Instant denial information significantly improved days in A/R, as well as Vibra Healthcare’s clean claim rate, Couture reported.

“We’re now running a 98 percent clean claim rate and I'm able to easily see that in the system,” he said. “I can see it enterprise-wide or I can drill down one hospital at a time to see how that facility is doing in terms of denials and identify any issues they may have with some claim denials.”

Cleaner claims and fewer A/R days resulted in the provider exceeding their collection goals. The provider brought in more than $1 billion through payer remits in a 12-month period while also managing higher claim volumes with fewer billing staff.

Couture attributes Vibra Healthcare’s financial success to the provider’s partnership with the clearinghouse vendor. Rather than seeing the provider as merely a customer, Waystar ensured Vibra Healthcare implemented the solutions that were tailored to their business models.

“That set the tone for us and we knew that we were valued as a customer. We were important and if one of our needs didn't fit in the system, our project manager worked with us to find a way for us to change on our end or for them to change their end,” he said.

Establishing a partnership with the clearinghouse was a positive change for Couture, who said some vendors “are just out there to bill you and they only have the ability to make changes as long as you're willing to pay for it.”

That type of nickel-and-diming won’t help providers in the current environment, he warned.

“In healthcare, it seems like every year reimbursement continues to go down. The government constantly cuts reimbursement and commercial payers do whatever they can to deny or delay claims,” he concluded.
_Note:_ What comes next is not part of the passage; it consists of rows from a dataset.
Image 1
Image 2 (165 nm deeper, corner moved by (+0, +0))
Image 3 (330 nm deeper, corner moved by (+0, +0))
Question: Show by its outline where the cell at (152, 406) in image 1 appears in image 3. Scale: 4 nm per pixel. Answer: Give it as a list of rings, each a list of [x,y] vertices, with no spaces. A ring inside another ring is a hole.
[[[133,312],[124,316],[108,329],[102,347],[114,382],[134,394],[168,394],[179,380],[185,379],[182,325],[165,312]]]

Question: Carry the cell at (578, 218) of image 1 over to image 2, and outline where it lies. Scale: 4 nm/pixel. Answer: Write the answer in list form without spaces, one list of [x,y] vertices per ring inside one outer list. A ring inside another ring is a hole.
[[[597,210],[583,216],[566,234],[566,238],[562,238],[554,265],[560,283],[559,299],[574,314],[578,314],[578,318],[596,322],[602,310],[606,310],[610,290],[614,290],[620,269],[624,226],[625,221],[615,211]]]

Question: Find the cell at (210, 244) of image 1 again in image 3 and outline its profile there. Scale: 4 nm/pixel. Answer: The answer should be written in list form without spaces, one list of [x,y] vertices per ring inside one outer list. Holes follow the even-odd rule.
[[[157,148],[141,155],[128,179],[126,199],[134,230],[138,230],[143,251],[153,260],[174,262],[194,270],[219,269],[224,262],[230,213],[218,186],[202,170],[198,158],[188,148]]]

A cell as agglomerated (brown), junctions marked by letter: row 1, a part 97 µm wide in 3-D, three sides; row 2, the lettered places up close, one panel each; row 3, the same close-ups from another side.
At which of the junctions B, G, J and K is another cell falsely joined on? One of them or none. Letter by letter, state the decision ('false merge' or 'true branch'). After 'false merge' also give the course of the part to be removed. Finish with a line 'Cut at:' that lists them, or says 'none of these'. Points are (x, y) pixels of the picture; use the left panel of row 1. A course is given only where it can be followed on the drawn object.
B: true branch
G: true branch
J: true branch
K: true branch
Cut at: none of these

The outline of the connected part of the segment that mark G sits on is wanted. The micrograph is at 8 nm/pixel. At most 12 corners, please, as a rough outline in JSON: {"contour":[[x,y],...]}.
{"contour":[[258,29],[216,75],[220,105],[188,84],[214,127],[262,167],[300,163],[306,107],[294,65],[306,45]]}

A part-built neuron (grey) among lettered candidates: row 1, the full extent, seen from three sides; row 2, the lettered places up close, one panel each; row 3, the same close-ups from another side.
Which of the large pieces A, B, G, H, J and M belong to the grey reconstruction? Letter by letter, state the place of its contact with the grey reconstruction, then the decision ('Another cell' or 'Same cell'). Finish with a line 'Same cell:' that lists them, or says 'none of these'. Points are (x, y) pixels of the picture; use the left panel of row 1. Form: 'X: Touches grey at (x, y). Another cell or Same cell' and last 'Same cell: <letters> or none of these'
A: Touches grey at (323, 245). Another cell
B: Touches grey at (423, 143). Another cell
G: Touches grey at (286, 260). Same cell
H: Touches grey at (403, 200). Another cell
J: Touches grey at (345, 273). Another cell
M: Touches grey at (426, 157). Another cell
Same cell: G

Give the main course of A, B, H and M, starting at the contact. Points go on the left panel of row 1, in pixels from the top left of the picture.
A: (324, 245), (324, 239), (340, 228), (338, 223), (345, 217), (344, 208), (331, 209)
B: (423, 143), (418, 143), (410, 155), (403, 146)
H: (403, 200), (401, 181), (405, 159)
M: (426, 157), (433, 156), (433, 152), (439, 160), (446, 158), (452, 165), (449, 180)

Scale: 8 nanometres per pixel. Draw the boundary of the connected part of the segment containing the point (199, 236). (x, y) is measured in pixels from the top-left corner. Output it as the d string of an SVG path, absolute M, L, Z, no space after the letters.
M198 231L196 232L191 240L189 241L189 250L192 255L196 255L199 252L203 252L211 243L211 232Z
“We need to focus on doing the best billing service we can for our hospitals at the least cost possible because you can't be spending millions of dollars on the backend, when really that money needs to go into patient care. You need to find a vendor who's not going to nickel-and-dime you for every single bill you want to send out the door and who has the ability to see what needs be done going forward to make processes better.”